Dunque (a lei replicava il cavaliero)
Quel Dio che scese a illuminar le carte,
Vuole ogni raggio ricoprir del vero
228A questa che del mondo è sì gran parte?
No, rispose ella, anzi la fe di Piero
Fiavi introdotta, ed ogni civil’ arte.
Nè già sempre sarà che la via lunga
232Questi da’ vostri popoli disgiunga.
XXX.
Tempo verrà che fian d’Ercole i segni
Favola vile ai naviganti industri:
E i mar riposti, or senza nome, e i regni
236Ignoti, ancor tra voi saranno illustri.
Fia che il più ardito allor di tutti i legni
Quanto circonda il mar circondi e lustri.

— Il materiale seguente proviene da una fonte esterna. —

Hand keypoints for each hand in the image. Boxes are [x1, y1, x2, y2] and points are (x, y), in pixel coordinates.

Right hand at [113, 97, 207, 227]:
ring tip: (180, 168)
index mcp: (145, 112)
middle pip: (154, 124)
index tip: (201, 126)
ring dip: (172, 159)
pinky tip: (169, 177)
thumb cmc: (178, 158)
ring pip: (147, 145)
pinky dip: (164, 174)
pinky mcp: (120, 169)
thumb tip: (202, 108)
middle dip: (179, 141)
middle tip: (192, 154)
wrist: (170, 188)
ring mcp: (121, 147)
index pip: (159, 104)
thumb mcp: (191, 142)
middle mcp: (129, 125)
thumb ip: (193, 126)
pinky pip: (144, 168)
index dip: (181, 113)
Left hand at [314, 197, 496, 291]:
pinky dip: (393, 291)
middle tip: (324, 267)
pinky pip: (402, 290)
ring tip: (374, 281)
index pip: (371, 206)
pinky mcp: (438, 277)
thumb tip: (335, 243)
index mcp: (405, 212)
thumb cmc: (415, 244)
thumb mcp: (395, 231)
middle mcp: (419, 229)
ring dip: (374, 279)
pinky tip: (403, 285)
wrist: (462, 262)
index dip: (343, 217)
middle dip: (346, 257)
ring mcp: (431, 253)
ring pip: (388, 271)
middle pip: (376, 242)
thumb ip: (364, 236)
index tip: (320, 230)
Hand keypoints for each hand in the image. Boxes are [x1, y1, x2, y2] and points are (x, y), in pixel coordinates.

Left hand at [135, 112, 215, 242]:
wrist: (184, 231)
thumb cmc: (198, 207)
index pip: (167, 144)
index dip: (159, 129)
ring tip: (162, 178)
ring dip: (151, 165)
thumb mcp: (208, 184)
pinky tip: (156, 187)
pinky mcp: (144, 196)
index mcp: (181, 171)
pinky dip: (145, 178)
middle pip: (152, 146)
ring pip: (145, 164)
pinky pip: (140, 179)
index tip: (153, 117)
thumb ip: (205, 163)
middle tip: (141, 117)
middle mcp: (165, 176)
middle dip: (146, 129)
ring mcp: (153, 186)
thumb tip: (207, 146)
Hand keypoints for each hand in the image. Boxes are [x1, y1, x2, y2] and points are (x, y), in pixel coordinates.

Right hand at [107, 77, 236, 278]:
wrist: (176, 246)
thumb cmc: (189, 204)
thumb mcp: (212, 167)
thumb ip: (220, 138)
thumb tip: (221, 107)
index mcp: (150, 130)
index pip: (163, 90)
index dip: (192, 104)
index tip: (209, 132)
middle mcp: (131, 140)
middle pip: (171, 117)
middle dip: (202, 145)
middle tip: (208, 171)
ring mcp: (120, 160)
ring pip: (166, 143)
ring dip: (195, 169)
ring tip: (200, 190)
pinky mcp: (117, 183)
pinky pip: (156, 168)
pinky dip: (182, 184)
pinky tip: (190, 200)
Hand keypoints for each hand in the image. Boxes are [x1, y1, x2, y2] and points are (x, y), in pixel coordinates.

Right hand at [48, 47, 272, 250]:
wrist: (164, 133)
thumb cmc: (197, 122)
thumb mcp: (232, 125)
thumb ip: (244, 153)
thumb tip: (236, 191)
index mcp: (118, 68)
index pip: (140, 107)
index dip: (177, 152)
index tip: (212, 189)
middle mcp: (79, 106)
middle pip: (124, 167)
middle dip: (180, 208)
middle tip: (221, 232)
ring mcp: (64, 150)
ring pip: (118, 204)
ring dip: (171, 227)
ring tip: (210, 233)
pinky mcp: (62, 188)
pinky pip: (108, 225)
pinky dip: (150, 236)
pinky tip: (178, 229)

E la terra misuri, immensa mole,
240Vittorioso ed emulo del Sole.
XXXI.
Un uom della Liguria avrà ardimento
All’incognito corso esporsi in prima,
Nè ’l minaccevol fremito del vento,
244Nè l’inospito mar, nè ’l dubbio clima,
Nè s’altro di periglio, o di spavento
Più grave e formidabile or si stima;
Faran che il generoso, entro ai divieti
248D’Abila angusti, l’alta mente accheti.